The main reason for this blog is to be able to turn all the poisonous junk I’ve gone through into something I can use to help others. Turning your poison into honey means it’s our choice what we do with all the problems in our lives. This realization might hit you like cold water right now so let me explain.
Most of the time we cannot help what happens to us, but we can decide what we do afterwards. Yes, our life problems are POISON and they are painful but we can choose what we do with them. For me it was starting this blog with the hopes that one day I can help one person. To help one person may not seem like a big deal but for me it is because I could’ve been that person and God knows I would’ve welcomed help with open arms.

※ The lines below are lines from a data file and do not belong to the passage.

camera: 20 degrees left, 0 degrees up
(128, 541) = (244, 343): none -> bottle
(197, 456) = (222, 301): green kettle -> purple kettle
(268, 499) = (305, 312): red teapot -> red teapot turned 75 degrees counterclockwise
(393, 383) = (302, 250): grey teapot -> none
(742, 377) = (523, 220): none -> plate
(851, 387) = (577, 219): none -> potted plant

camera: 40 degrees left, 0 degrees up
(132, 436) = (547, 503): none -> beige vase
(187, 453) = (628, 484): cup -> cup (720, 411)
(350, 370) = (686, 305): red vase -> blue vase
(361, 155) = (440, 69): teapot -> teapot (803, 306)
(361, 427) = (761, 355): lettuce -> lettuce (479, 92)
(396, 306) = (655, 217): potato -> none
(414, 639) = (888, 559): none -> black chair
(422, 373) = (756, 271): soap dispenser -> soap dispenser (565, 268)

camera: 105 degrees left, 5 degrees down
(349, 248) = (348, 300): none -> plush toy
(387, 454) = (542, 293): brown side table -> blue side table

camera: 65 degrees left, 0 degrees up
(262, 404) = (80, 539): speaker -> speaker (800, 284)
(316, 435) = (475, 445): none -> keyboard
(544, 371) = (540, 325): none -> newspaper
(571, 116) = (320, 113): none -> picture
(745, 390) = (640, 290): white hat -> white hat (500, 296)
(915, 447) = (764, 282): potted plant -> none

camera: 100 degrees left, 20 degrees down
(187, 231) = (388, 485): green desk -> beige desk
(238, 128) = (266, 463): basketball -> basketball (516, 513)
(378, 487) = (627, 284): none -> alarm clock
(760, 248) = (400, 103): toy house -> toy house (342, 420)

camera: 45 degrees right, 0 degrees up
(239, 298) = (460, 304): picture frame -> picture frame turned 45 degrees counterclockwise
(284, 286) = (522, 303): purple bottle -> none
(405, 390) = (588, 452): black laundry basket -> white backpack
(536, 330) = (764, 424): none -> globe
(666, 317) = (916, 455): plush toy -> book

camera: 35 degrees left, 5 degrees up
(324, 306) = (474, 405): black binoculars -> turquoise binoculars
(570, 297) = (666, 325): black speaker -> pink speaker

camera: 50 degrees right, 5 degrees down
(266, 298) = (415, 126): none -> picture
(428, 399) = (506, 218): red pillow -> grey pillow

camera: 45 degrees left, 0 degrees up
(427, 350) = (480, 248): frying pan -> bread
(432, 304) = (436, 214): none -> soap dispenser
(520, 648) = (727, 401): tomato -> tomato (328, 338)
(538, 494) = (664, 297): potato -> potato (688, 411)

My mission may be small to begin with but like the butterfly effect it can ripple by the way we all handle our poison. If one person gets it and tells someone else, then we can all do our little part pollinating ourselves with the knowledge that it is our choice what we do with our poison.
It is our choice!
Little known fact: we decide what we do with our lives. Not a big shocker, but how many of us go through life knowing this but never really believing it, let alone doing it? I raise my hand! To be fair, I only found this out when I studied Psychology in college and I thought I knew the secret to a happy life. So you’re thinking this probably meant I was set for a life of happiness right?
Little did I know that knowing something wasn’t enough, I had to actually do it. You know how they say “it’s easier said than done?”, well in this case it’s easier known that done. I can remember sitting in one of my Psychology classes listening to my professor speak about the signs of abuse and thinking hmm that sounds familiar but I’m gonna ignore that for now. You see, it was easier to just do nothing about it, so I ignored it.
HOW DID THAT WORK OUT FOR ME? Not so good, I learned that ignoring something doesn’t make it go away! With time it can actually get bigger and bigger until it makes life a living hell. Sure, maybe I wasn’t in the best life possible at the time but it was what it was and there was nothing I could do about it right?
AGAIN WRONG! Man, I was wrong a lot.
You can’t cover the sun with one finger.
Knowing we have a choice changes everything darling. EVERYTHING! How old was I until I finally figured this out? I was 32 to be exact. For years I battled this feeling, knowing but not doing. It’s the worst life to live. I felt like I was a prisoner in my own life, being told what to do and when to do it? Sounds familiar? Yep, it’s the opposite of fun, it’s a prison. And in this prison you get fed poison and this poison sickens you to the point where you can’t think for yourself, you can’t act for yourself anymore and you become a victim to yourself.
A VICTIM TO YOURSELF! This is deep.
This is the cold water I was talking about. This is the ugly truth. We have always been in control but we didn’t know or didn’t do anything about it. We have always had the power, but we told ourselves we didn’t and we believed it. We were a victim of our own doing. We have no one to blame for our decisions but ourselves. In my 30s I finally stood up for myself, I finally DID something about it. Knowing is NOT enough, you have to ACT.
AGAIN, KNOWING IS NOT ENOUGH.
This is why I wanted to start this blog journey with turning your poison into honey. After years of finally finding myself, I have decided to turn all the hardships I’ve gone though along with all the knowledge I’ve learned along the way to help others. And boy are there others!
What I love about women is our own innate desire to nurture and empowering others. We are mothers, it’s what we do naturally! Now that we know we posses this honey inside us, we are not going anywhere. Like bees we must come together for a better community of confident women feeling loved and accepted for who we are. We will no longer crave the shallow feeling of attention from men when we are already getting it from our own selves. That’s the power behind our movement.
Here we go bees. We need to turn our poison (struggles) into HONEY (love, respect, kindness) and share it with others. Like bees, one might not be strong enough but when we come together we become a force to be reckoned with.
THERE IS NOTHING MORE POWERFUL THAN A GROUP OF CONFIDENT WOMEN. NOTHING.